• **REQUIRED ACTION A**
Copy word for word the part of the decision tree article that begins at the words "Thus far, the" and stops after "events and outcomes.".
• **REQUIRED ACTION B**
Write the next part of the decision tree article, starting right after its last sentence.
=== EXCERPTED TEXT ===
Thus far, the “Making Decisions” series has presented tools and processes used primarily for prioritization or single selection decisions. Decision trees, in contrast, can be used to aid strategy decisions by mapping a series of possible events and outcomes.
Its graphical format allows a decision tree to present a substantial amount of information, while the logical progression of strategy decisions remains clear and easy to follow. The use of probabilities and monetary values of outcomes provides for a straightforward comparison of strategies.
Constructing a Decision Tree
In lieu of abstract descriptions and generic procedures, decision tree development will be elucidated by working through examples. To begin, the simple example posed by Magee (1964) of the decision to host a cocktail party indoors or outdoors, given there is a chance of rain, will be explored.
In this example, there is one decision with two options (indoors or outdoors) and one chance event with two possible outcomes (rain or no rain, a.k.a. “shine”). This combination yields four possible results, as shown in the payoff table of Exhibit 1. It could also be called an “outcome table,” as it only contains qualitative descriptions; use of the term “payoff table” becomes more intuitive with the introduction of monetary values of outcomes.
While the payoff table is useful for organizing one’s thoughts pertaining to the potential results of a decision, it lacks the intuitive nature of a graphical representation. For this, the information contained in the payoff table is transferred to a decision tree, as shown in Exhibit 2.
=== GIVEN INFORMATION ===
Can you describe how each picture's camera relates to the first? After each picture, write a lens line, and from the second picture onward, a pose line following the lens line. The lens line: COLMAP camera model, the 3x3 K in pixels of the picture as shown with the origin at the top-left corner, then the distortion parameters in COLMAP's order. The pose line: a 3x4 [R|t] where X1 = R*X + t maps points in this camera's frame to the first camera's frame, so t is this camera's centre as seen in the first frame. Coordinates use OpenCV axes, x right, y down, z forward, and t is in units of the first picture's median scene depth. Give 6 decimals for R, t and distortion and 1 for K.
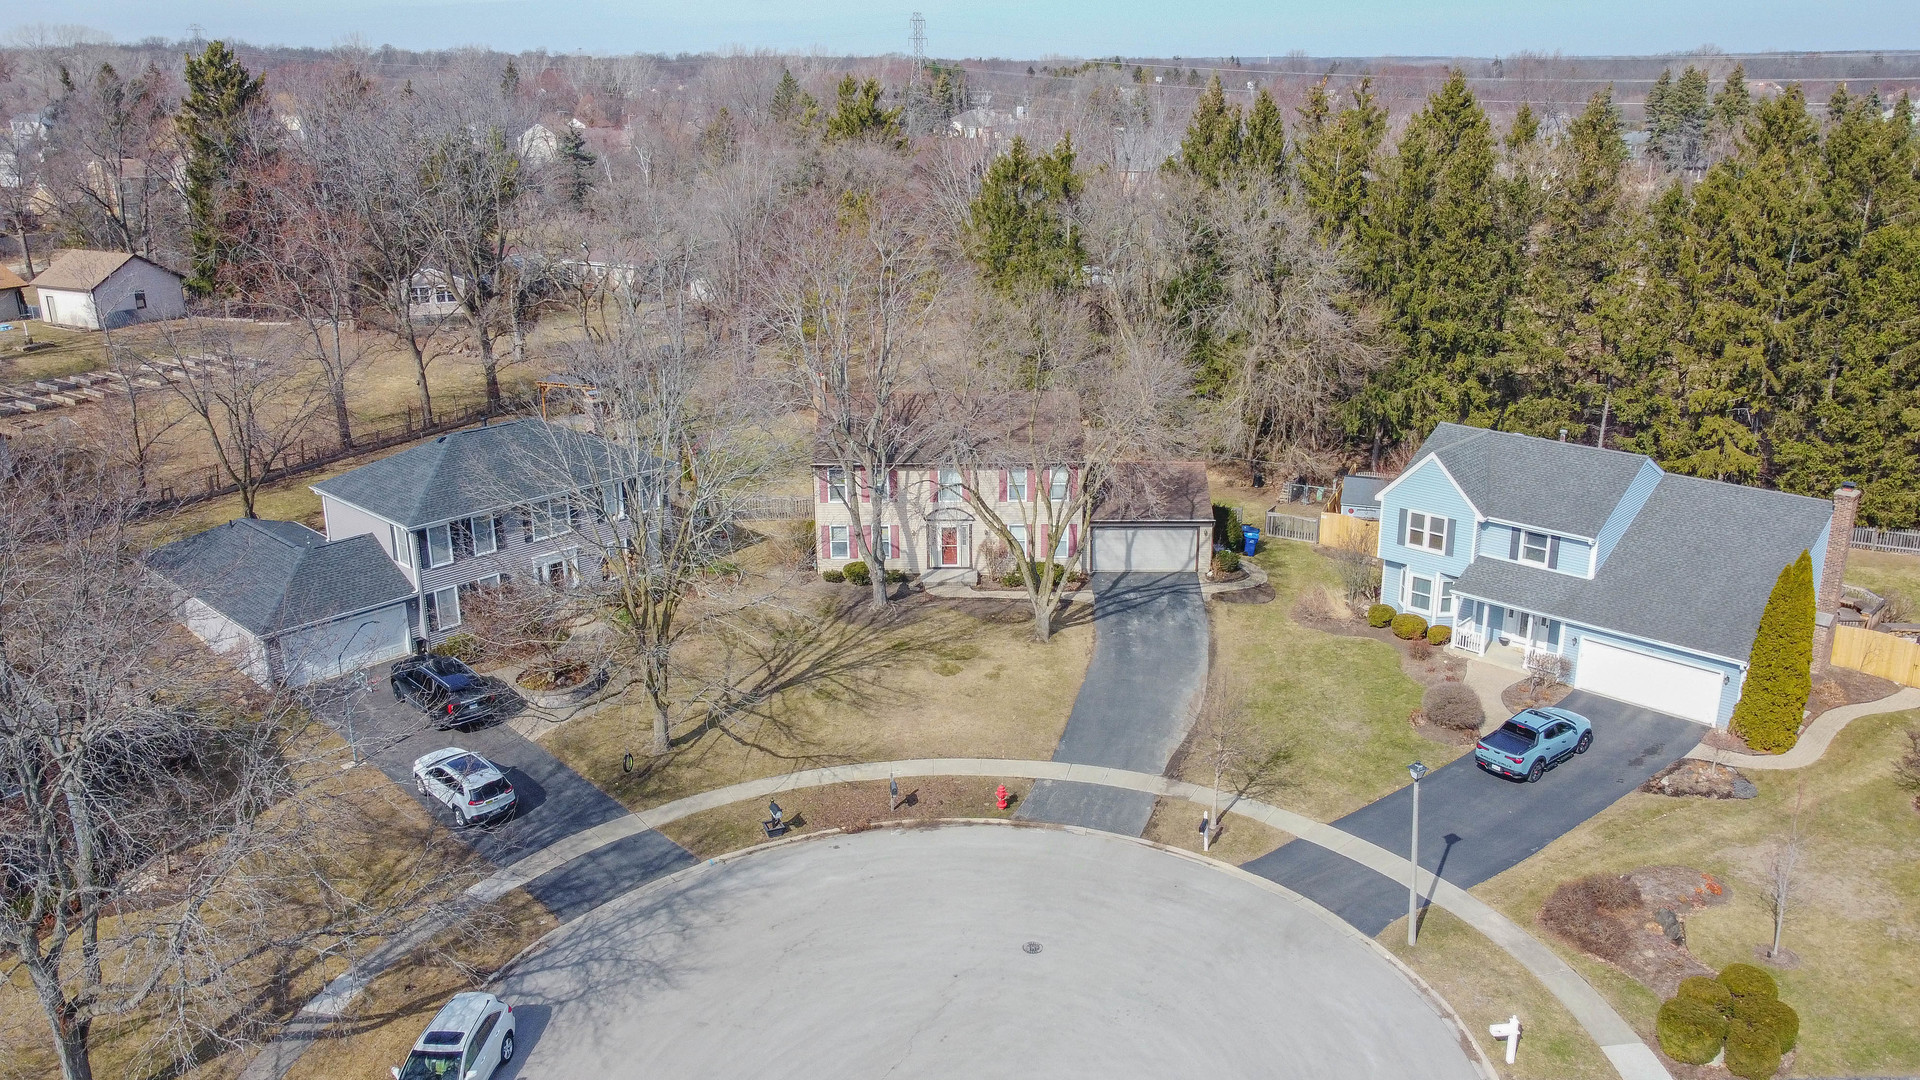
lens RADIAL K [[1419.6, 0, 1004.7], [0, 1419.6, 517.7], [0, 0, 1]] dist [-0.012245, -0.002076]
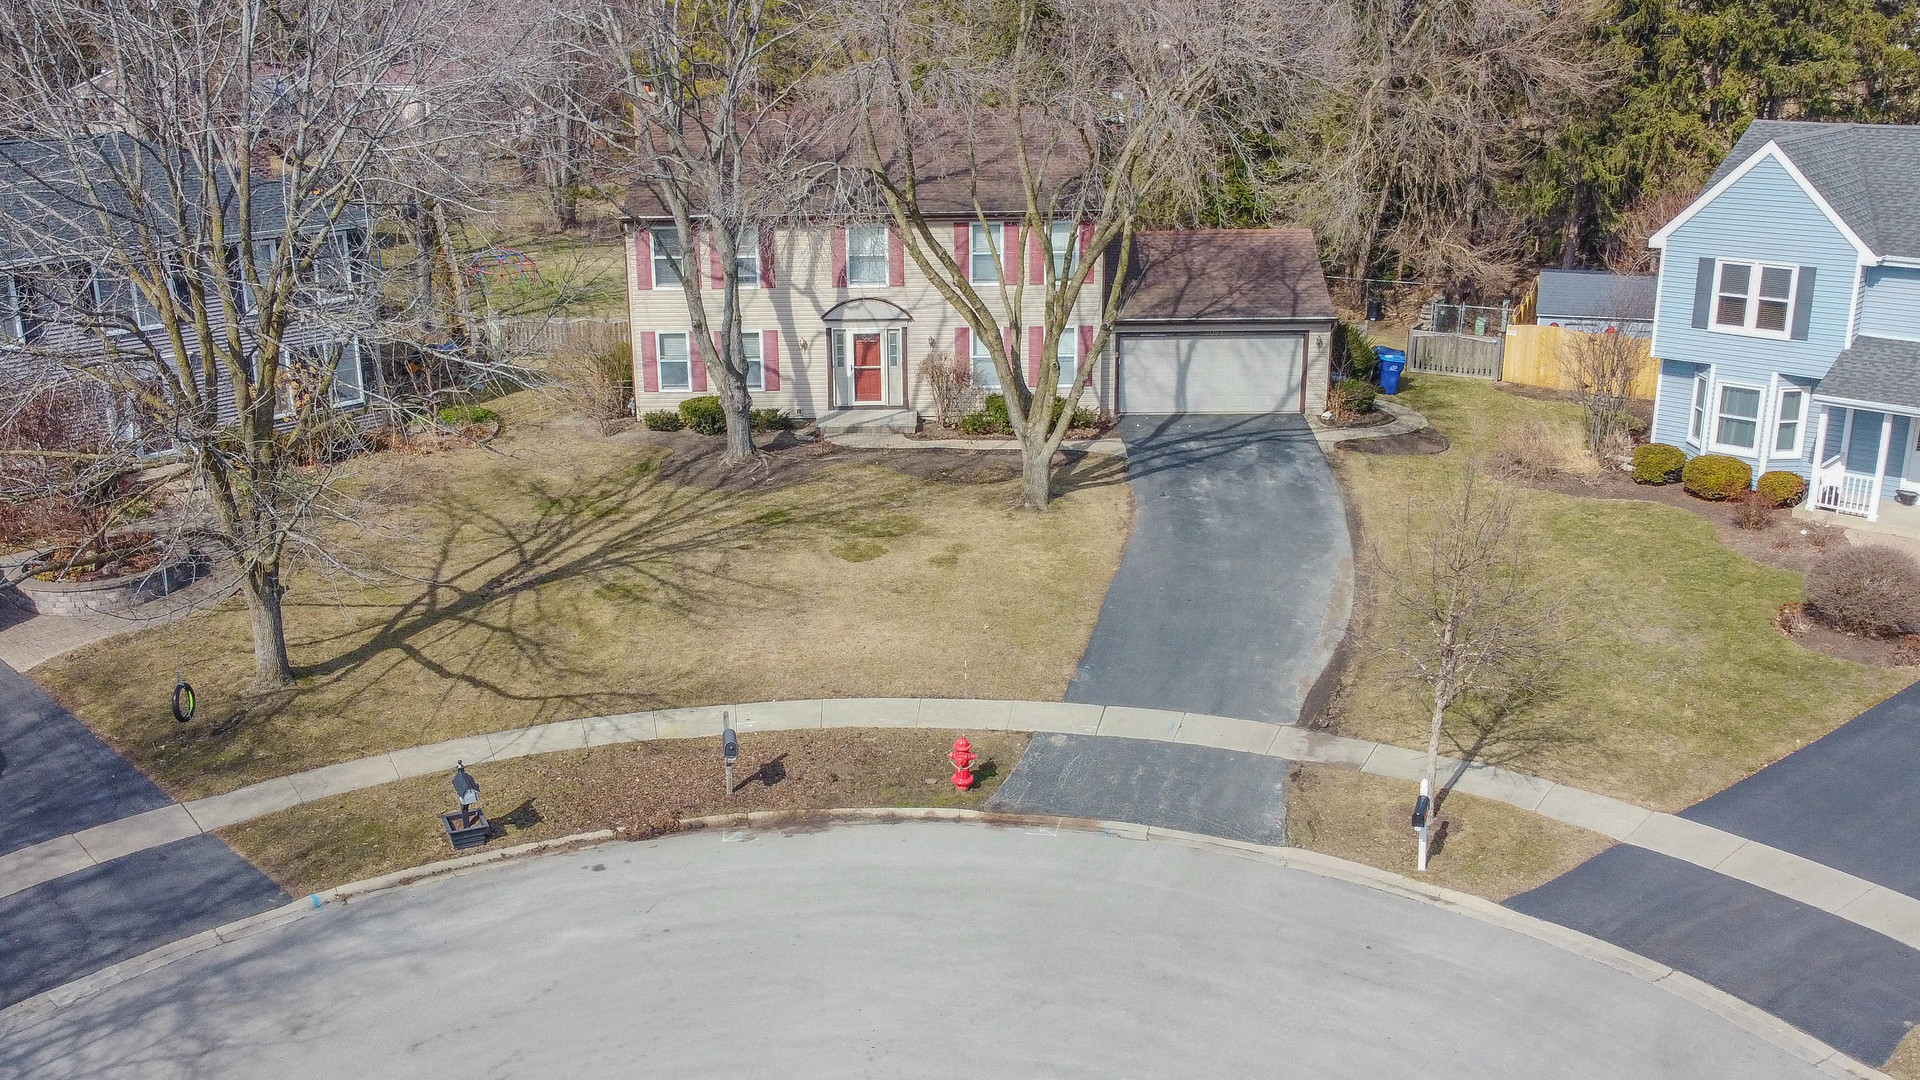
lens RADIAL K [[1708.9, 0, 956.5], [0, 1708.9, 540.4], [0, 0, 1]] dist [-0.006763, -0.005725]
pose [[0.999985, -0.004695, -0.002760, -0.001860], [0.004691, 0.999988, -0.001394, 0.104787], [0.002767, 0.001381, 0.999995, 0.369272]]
===
=== GIVEN INFORMATION ===
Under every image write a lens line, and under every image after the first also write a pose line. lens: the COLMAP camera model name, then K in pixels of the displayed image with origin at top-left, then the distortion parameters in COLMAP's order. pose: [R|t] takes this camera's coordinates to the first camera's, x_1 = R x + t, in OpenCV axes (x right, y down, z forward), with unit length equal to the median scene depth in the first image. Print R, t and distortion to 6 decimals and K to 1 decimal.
===
=== GIVEN INFORMATION ===
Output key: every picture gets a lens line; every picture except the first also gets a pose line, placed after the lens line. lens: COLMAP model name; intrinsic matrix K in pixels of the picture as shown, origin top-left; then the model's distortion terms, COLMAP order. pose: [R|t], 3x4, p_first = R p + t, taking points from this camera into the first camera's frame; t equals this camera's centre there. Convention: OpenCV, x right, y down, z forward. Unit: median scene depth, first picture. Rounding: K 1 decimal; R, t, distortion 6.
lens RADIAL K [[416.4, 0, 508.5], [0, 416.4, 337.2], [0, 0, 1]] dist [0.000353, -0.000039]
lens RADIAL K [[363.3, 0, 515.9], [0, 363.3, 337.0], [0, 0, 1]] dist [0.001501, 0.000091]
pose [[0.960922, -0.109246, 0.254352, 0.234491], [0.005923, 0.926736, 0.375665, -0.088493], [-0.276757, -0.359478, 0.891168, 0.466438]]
===
• **ANSWER AREA A**
Thus far, the “Making Decisions” series has presented tools and processes used primarily for prioritization or single selection decisions. Decision trees, in contrast, can be used to aid strategy decisions by mapping a series of possible events and outcomes.

• **ANSWER AREA B**
Read from left to right, a decision tree presents a timeline of events. In this case, there is the decision (indoors or outdoors), represented by a square, followed by a chance event (rain or shine), represented by a circle, and the anticipated outcome of each combination (“disaster,” “real comfort,” etc.), represented by triangles. The square and circles are nodes and each triangle is a leaf; each are connected by branches. A summary of decision tree elements is provided in Exhibit 3.
The decision tree of Exhibit 2 provides an aesthetically pleasing presentation of the cocktail party host’s dilemma. However, beyond organizing information, its descriptive nature has done little to assist the host in making the required decision.
The power of the decision tree becomes evident when the financial implications of decisions are presented for analysis and comparison. To demonstrate this, we modify the cocktail party example to be more than a purely social gathering. Let’s say it is a fundraising event where attendees’ generosity is directly linked to their satisfaction with the event (i.e. comfort level).
This hypothetical fundraising scenario results in the payoff table of Exhibit 4 and the decision tree of Exhibit 5 that present anticipated amounts to be raised in each situation. Clearly, this is an important decision; the collection potential ranges from $30,000 to $100,000. However, the host is no closer to a rational decision, left to clutch a rabbit’s foot or make the decision with a dartboard.
What information would help the host decide? The probability of rain, naturally! The local meteorologist has forecast a 60% chance of rain during the fundraiser; this information is added to the decision tree, as shown in Exhibit 6. The best decision is still not obvious, but we are getting close now!
To compare the relative merits of each option available, we calculate expected values. The expected value (EV) of an outcome is the product of its anticipated monetary value (payoff) and the probability of its occurrence. For example, a rainy outdoor event has an anticipated payoff of $30,000 and a 0.60 probability of occurrence. Therefore, EV = $30,000 x 0.60 = $18,000. Likewise, the expected value of an outdoor event with no rain is EV = $100,000 x 0.40 = $40,000. The EV of a chance node is the sum of its branches’ EVs; thus EVout = $18,000 + $40,000 = $58,000 for an outdoor event. The expected value of an indoor event is calculated in the same way; EVin = $62, 000.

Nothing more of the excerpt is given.